A muchos árbitros de gran experiencia, grandes calificaciones e idoneidad comprobada no les interesa en absoluto dar exámenes ni pasar por esta clase de evaluaciones. ¿Eso los inhabilita para desempeñarse como tales en materia de contratación pública? Hace poco sostuve que no pierden ellos sino el país que se priva de su valiosa contribución al esclarecimiento de disputas que pueden ser especialmente complejas.

Empecemos por modificar la décima disposición complementaria transitoria del Reglamento de la Ley de Contrataciones del Estado eliminando lo que está sobrando para darles el mismo tratamiento a los árbitros nuevos que se incorporan al RNA y a los árbitros antiguos procedentes de la desactivada Nómina del OSCE.

De lo contrario, si no queremos modificar el Decreto Supremo, regulemos la evaluación y ratificación periódica de los árbitros inscritos en el RNA, que ha quedado en el tintero, y dispongamos de manera uniforme, en una Directiva complementaria, que tanto los árbitros provenientes de la Nómina como los nuevos árbitros incorporados al Registro serán evaluados, al vencimiento de su inscripción o renovación, en un caso, y al vencimiento de un determinado período, en el otro caso, a través de la acreditación de su experiencia acumulada como árbitros o como abogados o peritos en procesos arbitrales.

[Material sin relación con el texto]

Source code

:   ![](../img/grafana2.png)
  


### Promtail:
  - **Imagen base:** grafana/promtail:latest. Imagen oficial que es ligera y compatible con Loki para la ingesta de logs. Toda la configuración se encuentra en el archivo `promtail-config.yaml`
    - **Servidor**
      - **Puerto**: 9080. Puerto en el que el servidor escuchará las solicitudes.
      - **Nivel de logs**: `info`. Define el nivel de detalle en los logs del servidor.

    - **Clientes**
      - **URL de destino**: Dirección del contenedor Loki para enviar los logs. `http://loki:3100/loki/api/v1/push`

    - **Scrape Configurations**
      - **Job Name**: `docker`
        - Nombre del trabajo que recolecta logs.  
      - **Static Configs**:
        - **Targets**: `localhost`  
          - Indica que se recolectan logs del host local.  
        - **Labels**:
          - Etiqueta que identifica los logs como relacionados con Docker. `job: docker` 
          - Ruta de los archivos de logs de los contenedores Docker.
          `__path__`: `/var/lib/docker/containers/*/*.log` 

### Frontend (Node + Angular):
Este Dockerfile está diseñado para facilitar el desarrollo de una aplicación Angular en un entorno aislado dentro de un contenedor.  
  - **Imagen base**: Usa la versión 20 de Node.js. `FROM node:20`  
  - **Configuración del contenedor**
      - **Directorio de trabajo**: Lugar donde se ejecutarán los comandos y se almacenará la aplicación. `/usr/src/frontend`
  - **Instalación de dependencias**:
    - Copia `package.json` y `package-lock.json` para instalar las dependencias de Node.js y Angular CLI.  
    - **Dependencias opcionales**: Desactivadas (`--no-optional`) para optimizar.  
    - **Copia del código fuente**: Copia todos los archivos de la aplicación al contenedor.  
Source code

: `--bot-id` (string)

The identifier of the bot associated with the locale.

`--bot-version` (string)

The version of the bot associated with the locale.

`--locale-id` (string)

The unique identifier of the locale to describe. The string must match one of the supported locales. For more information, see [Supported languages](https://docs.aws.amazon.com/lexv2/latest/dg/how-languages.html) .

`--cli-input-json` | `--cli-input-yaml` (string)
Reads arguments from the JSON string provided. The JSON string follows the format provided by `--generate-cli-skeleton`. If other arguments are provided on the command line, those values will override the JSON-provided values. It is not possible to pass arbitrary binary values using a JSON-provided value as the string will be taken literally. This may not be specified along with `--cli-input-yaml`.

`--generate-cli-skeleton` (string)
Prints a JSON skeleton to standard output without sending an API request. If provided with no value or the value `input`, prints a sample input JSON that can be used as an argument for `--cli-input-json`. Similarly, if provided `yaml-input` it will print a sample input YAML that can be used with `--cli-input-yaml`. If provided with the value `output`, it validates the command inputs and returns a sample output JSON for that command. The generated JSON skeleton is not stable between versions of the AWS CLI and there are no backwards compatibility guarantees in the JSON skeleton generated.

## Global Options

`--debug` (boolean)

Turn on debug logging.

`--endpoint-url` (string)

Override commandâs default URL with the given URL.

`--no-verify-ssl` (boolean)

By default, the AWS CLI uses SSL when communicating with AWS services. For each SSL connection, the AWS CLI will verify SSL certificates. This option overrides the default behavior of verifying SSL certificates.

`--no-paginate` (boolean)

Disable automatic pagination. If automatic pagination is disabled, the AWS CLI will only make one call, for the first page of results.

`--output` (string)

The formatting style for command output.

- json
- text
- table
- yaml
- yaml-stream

Existe el grave peligro de que el RNA se quede sin árbitros con altas calificaciones y amplia experiencia, requisitos que son tan importantes como la señalada idoneidad moral. También existe la posibilidad de que queden muy pocos árbitros inscritos tanto en el RNA como en las listas de las instituciones arbitrales y que estas últimas se encuentren en algún momento en la disyuntiva de tener que designar, como presidentes de tribunal o como árbitros únicos, a profesionales ajenos a ellas. Algo inconcebible hasta hoy.

En la actualidad, más bien, si alguna parte elige a un árbitro no inscrito en el registro de un centro hay que esperar que el consejo o la corte respectiva confirme o apruebe su participación en un arbitraje bajo el imperio de sus normas. En una circunstancia como la señalada tendrían que ser las propias instituciones arbitrales las que busquen fuera de casa, de entre los árbitros habilitados por el RNA a algunos que puedan intervenir en los procesos que ellas administran. Algo así como el procedimiento vigente, pero al revés. No debemos llegar a eso.